Is a thread safe context implementation still being considered/investigated/in progress?
Comment 12 Jeremy Allison 2017-02-27 16:47:44 UTC
I have it on the list of Summer of Code projects for Samba. Hoping this gets picked up by an eager student.
Comment 13 Shan 2017-09-18 14:36:04 UTC
Hi,

Is this bug fixed or do we have work around to use smbcontext in multithreading environment.

I don't see smbc_thread_posix() in any version of samba. What version of samba it was included . I can see this in source code but don't find symbols included.
Comment 14 Jeremy Allison 2017-09-18 18:44:58 UTC
This bug is not fixed, and there is no easy fix for this right now, sorry.
Comment 15 voidcastr 2021-09-05 12:30:54 UTC
Would any of the experienced developers kindly provide guidance to potential new contributors, on how to tackle this particular bug?

What exactly needs to be thread safe - both on an abstract level, and as concrete parts of the existing code? What are the necessary steps to reproduce the current issue/crash - and, in turn, to validate potential patches?

Judging from the proposal regarding a student developer, it appears that new contributors could indeed stand a chance. Yet, it seems like nobody picked this up, to date.

Most of the information in this bug is rather dated by now; did the challenges to overcome change in any way? Would something like the BKL (Big Kernel Lock?) still be required, or did more fine-grained ways of locking emerge in the meantime?

Just to re-iterate on the scope:
AFAIK (which could be wrong), this bug still indirectly affects countless Linux desktop users who work with SMB shares, since it is a blocker to GVFS bug https://gitlab.gnome.org/GNOME/gvfs/-/issues/292. Also, there should be an equivalent bug in KIO (KDE).

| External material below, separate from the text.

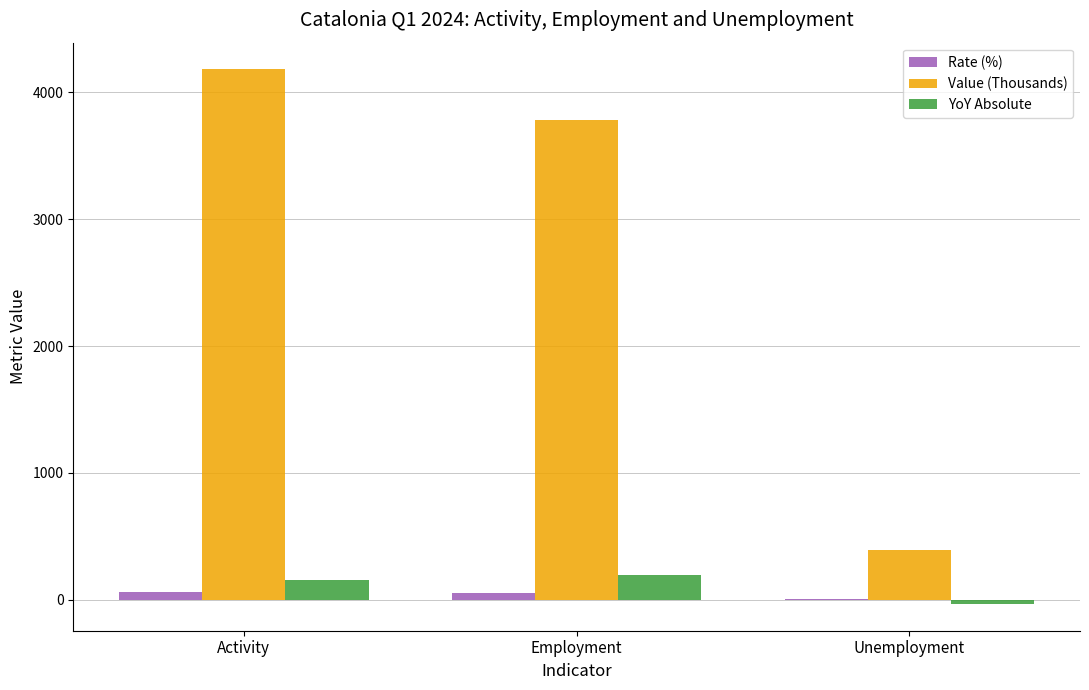

Which series has the largest total across all categories?

Value (Thousands)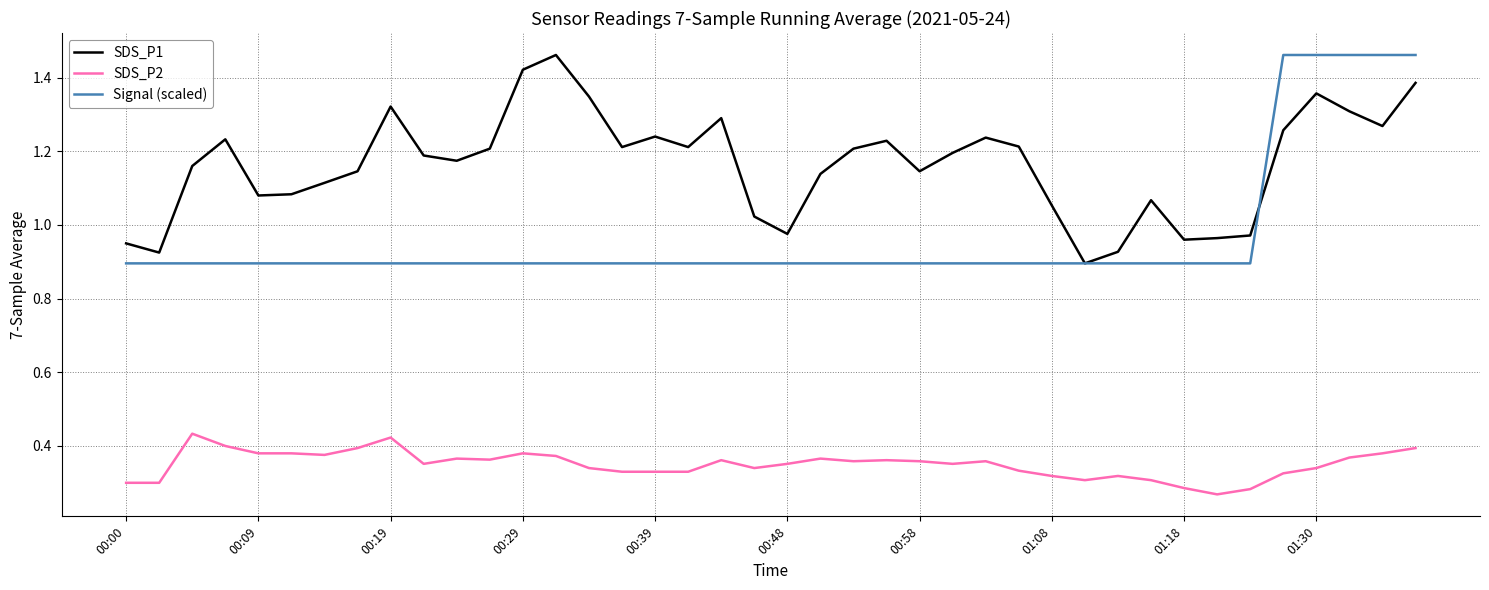

Rank the series by their average value, from highest to lowest.

SDS_P1, Signal (scaled), SDS_P2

I'd gladly provide any help I can here. Unfortunately, I'm inexperienced in C - but I could for sure help with testing stuff.
Comment 16 Jeremy Allison 2021-10-04 18:46:33 UTC
(In reply to voidcastr from comment #15)

A BKL (aka global lock) around use of libsmbclient inside gvfs should allow it to be used in a pthread.